EXERCISE REQUIREMENTS> Rewrite every line of the items below, changing "pose" to "camera" wherever it appears and leaving everything else unchanged. Leave the pictures out of your answer.
===
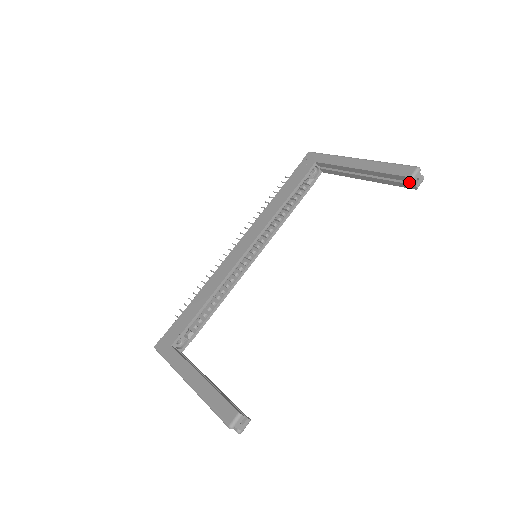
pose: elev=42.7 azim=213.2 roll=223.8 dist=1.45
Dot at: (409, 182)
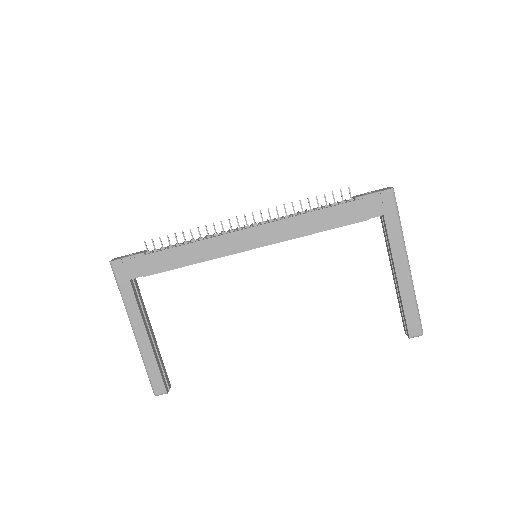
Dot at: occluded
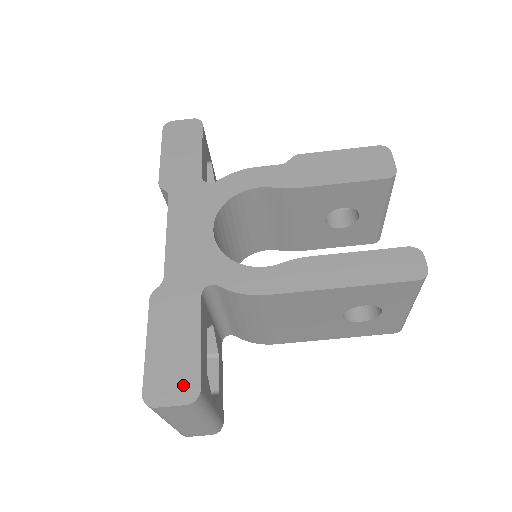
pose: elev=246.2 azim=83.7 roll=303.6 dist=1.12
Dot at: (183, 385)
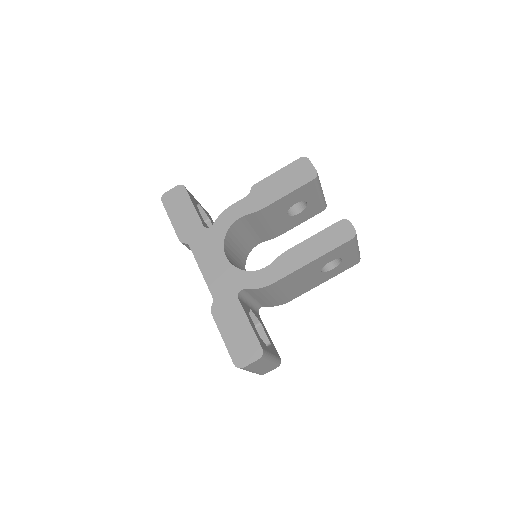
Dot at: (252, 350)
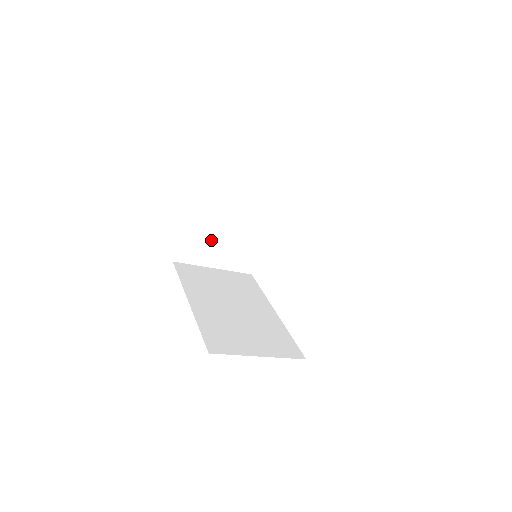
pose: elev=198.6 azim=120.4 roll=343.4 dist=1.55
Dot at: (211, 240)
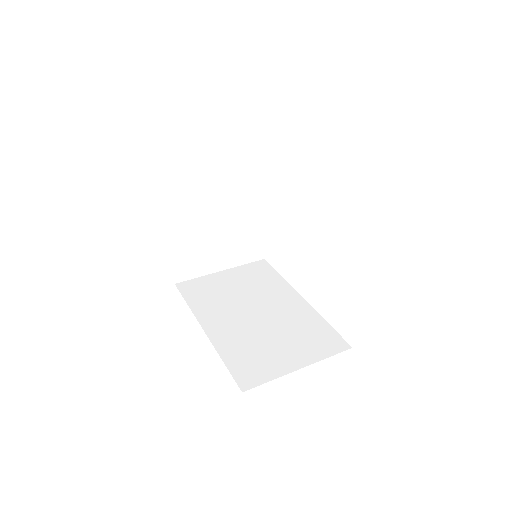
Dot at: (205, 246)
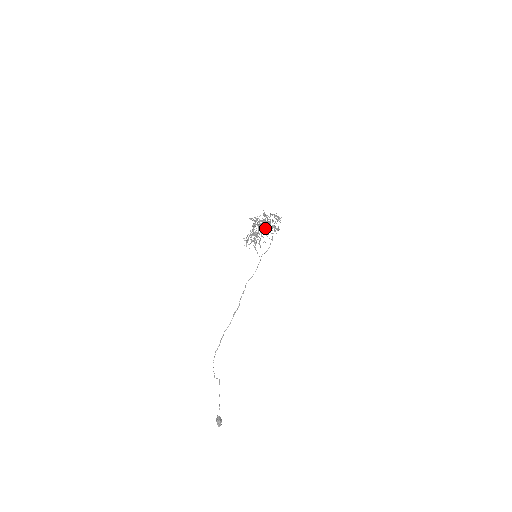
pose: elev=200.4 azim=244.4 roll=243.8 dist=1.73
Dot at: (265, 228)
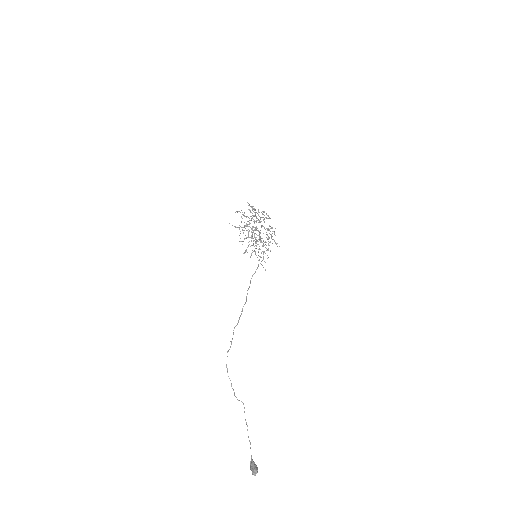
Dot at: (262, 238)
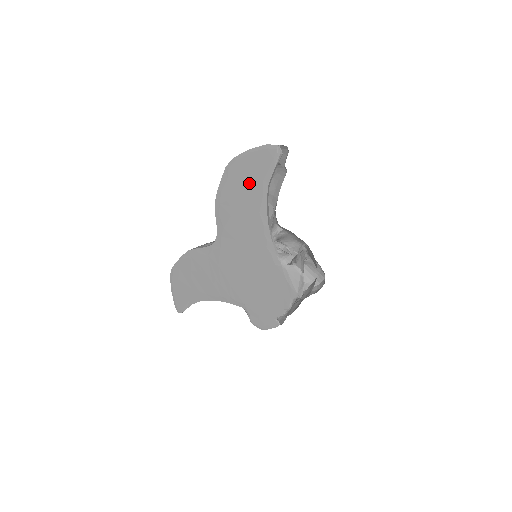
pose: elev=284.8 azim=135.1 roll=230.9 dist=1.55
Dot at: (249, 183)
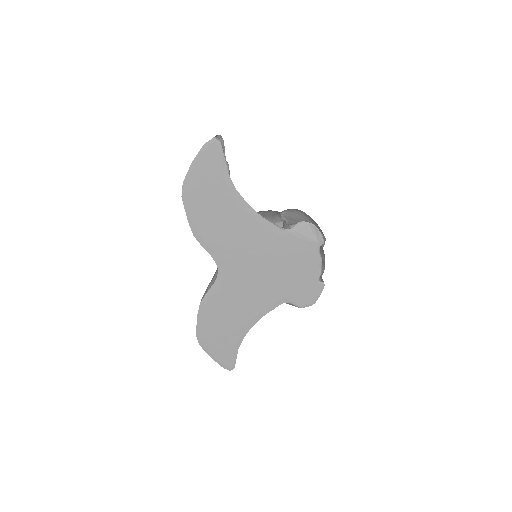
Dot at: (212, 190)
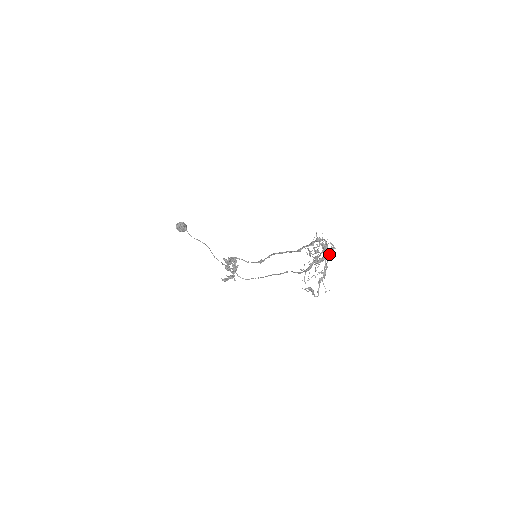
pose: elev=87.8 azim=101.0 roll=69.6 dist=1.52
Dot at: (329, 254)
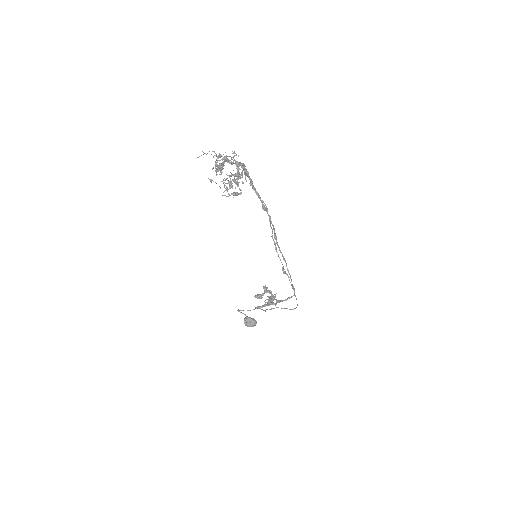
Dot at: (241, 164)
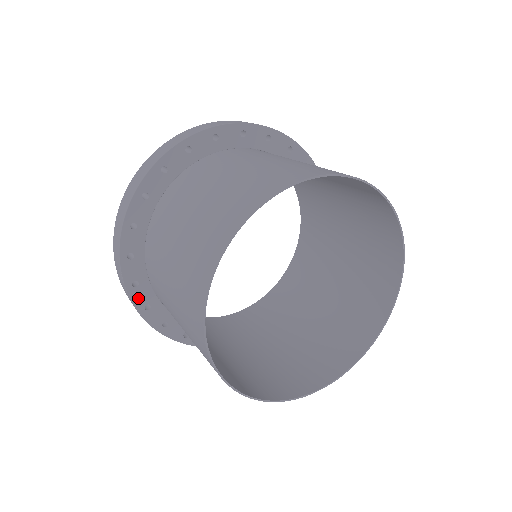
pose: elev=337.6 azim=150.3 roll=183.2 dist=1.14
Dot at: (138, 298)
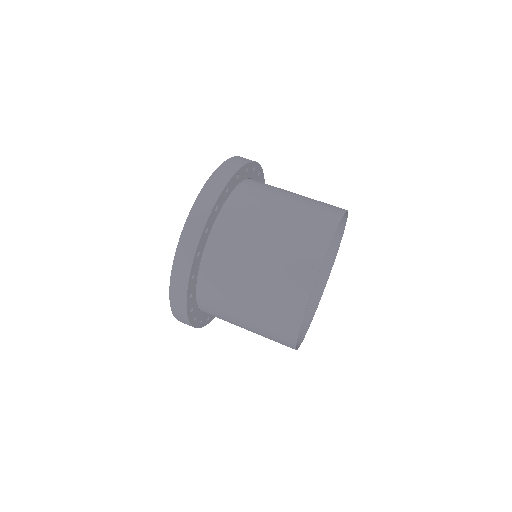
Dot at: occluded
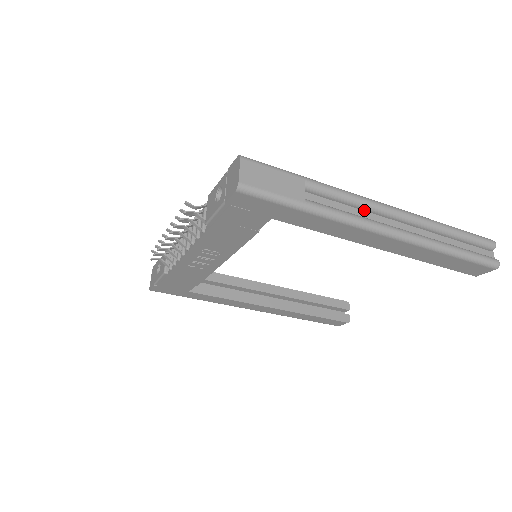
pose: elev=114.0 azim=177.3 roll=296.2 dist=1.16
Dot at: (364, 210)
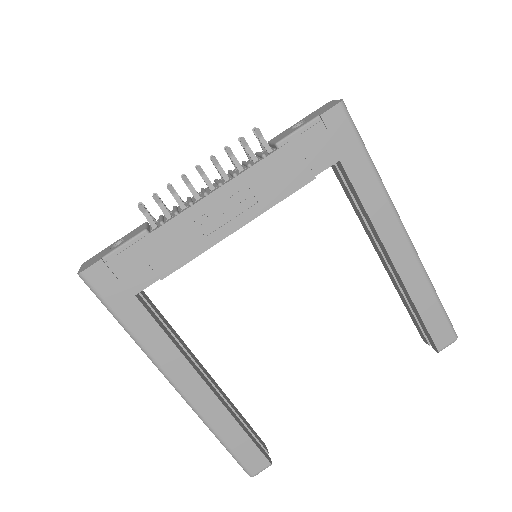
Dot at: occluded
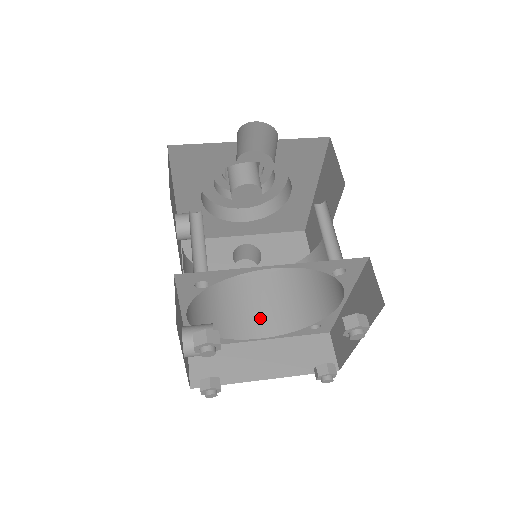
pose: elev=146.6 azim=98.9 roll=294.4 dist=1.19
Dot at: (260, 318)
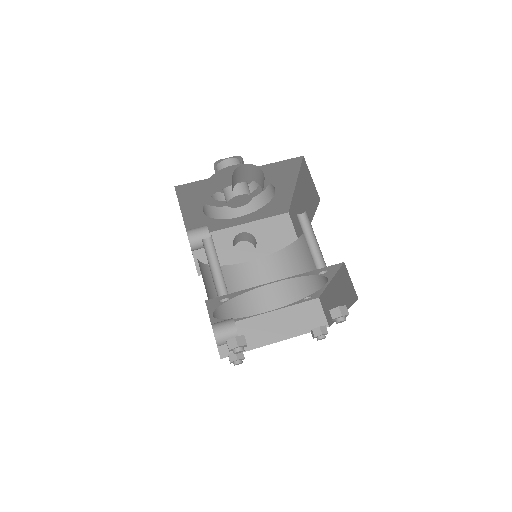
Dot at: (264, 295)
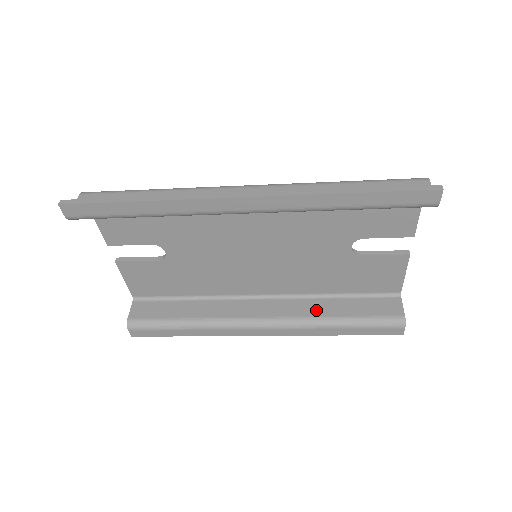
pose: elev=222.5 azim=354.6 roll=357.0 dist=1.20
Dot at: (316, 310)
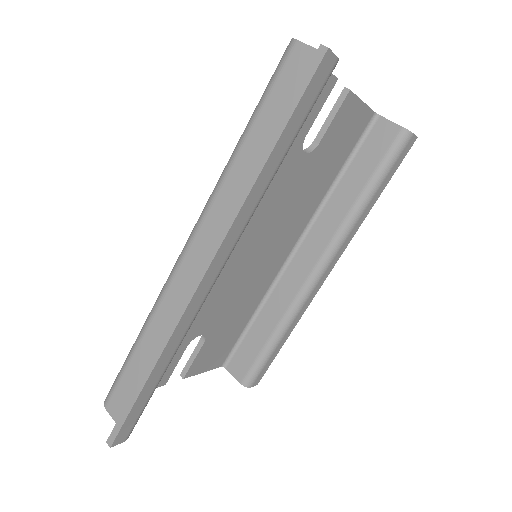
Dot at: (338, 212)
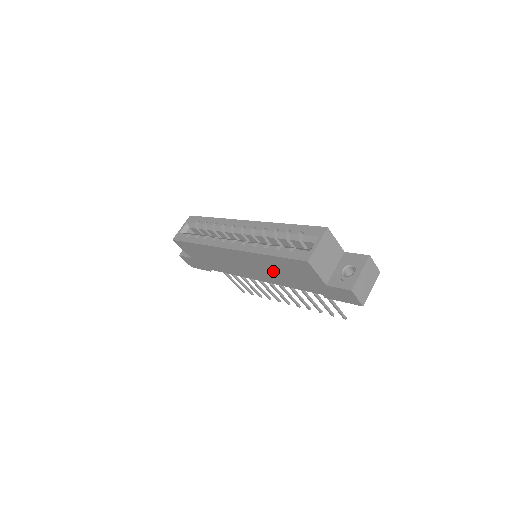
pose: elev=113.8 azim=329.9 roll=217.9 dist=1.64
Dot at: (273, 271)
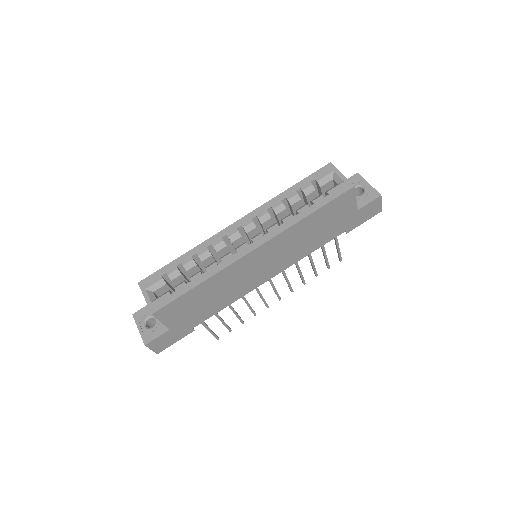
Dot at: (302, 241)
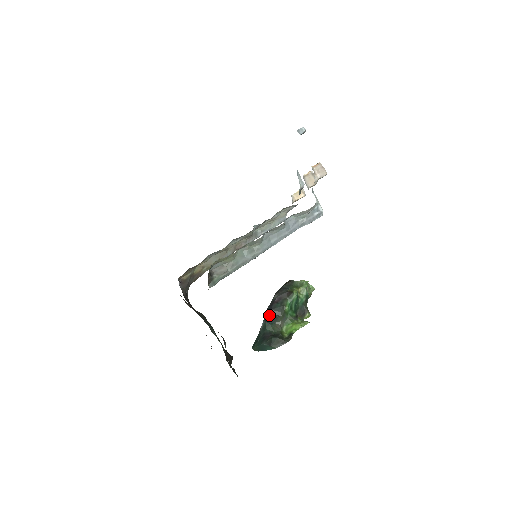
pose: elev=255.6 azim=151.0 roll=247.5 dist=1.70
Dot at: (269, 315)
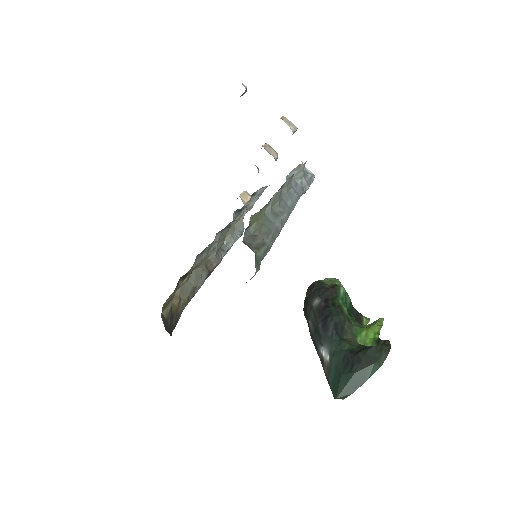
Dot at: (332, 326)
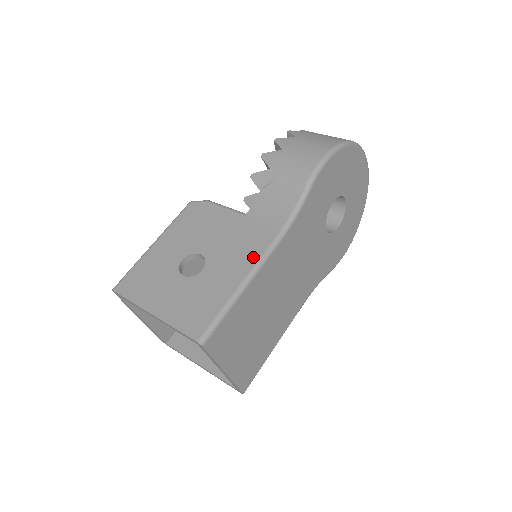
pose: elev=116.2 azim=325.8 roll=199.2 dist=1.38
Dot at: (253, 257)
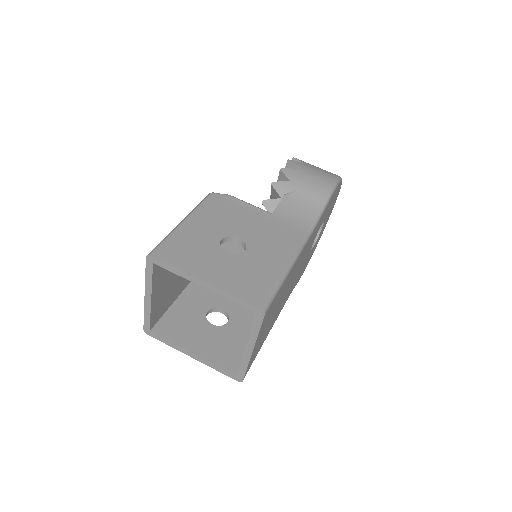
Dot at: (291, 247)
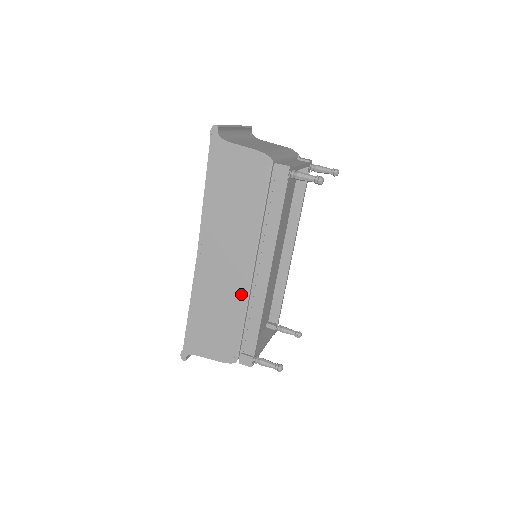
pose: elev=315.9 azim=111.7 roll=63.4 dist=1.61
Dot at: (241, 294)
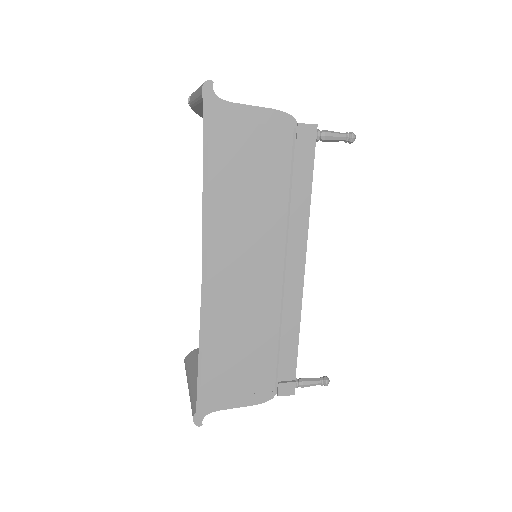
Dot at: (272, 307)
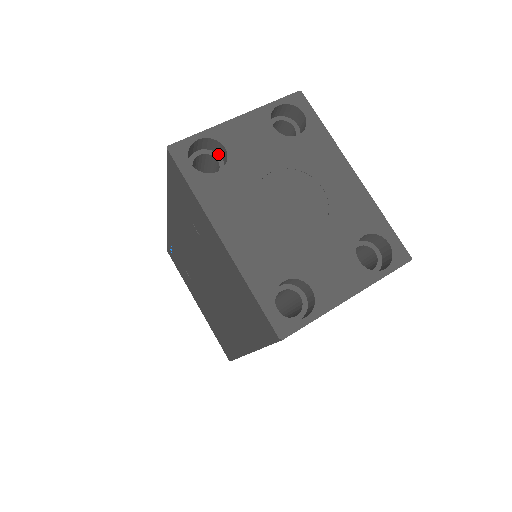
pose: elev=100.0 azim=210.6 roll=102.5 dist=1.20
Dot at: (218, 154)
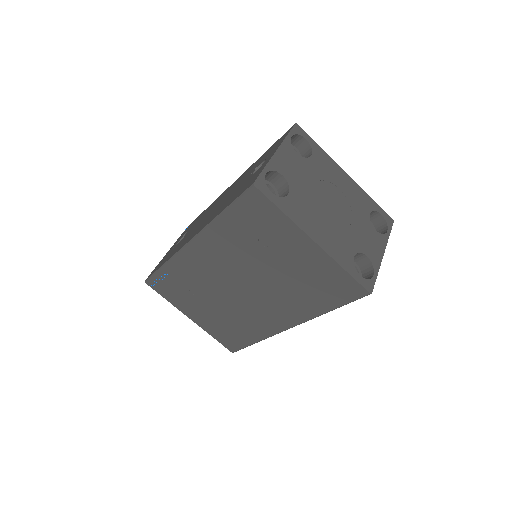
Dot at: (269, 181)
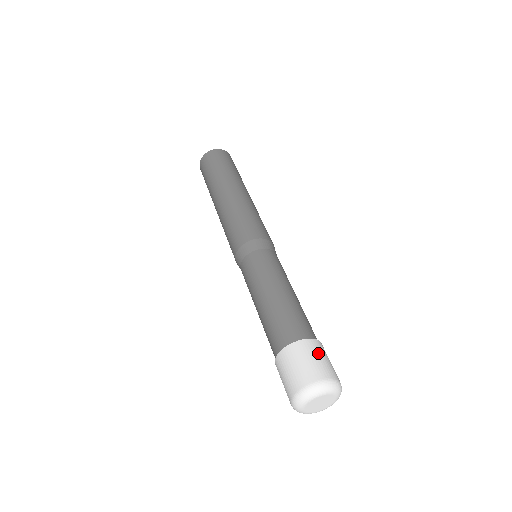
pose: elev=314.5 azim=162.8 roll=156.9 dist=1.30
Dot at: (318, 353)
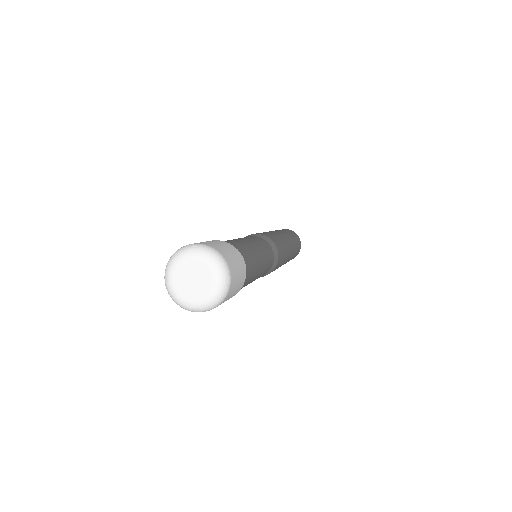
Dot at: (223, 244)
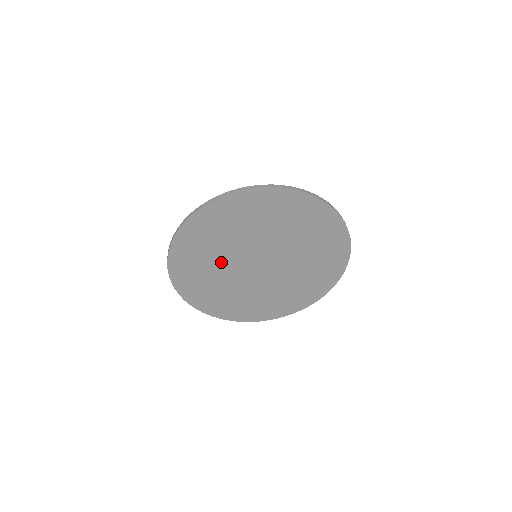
===
EXERCISE SOLUTION>
camera: elev=42.7 azim=213.2 roll=223.8 dist=1.45
Dot at: (409, 182)
Dot at: occluded
camera: elev=246.2 azim=83.7 roll=303.6 dist=1.12
Dot at: (183, 385)
Dot at: (252, 350)
camera: elev=198.6 azim=120.4 roll=343.4 dist=1.55
Dot at: (211, 240)
Dot at: (205, 246)
camera: elev=200.4 azim=244.4 roll=243.8 dist=1.73
Dot at: (265, 228)
Dot at: (262, 238)
camera: elev=284.8 azim=135.1 roll=230.9 dist=1.55
Dot at: (249, 183)
Dot at: (212, 190)
camera: elev=87.8 azim=101.0 roll=69.6 dist=1.52
Dot at: (329, 254)
Dot at: (241, 164)
camera: elev=337.6 azim=150.3 roll=183.2 dist=1.14
Dot at: (138, 298)
Dot at: occluded
camera: elev=114.0 azim=177.3 roll=296.2 dist=1.16
Dot at: (364, 210)
Dot at: occluded
camera: elev=146.6 azim=98.9 roll=294.4 dist=1.19
Dot at: (260, 318)
Dot at: (264, 295)
camera: elev=222.5 azim=354.6 roll=357.0 dist=1.20
Dot at: (316, 310)
Dot at: (338, 212)
camera: elev=113.8 azim=329.9 roll=217.9 dist=1.64
Dot at: (273, 271)
Dot at: (302, 241)
camera: elev=255.6 azim=151.0 roll=247.5 dist=1.70
Dot at: (269, 315)
Dot at: (332, 326)
camera: elev=116.2 azim=325.8 roll=199.2 dist=1.38
Dot at: (253, 257)
Dot at: (291, 247)
camera: elev=315.9 azim=111.7 roll=63.4 dist=1.61
Dot at: (241, 294)
Dot at: (272, 307)
camera: elev=100.0 azim=210.6 roll=102.5 dist=1.20
Dot at: (218, 154)
Dot at: (269, 181)
camera: elev=314.5 azim=162.8 roll=156.9 dist=1.30
Dot at: (318, 353)
Dot at: (223, 244)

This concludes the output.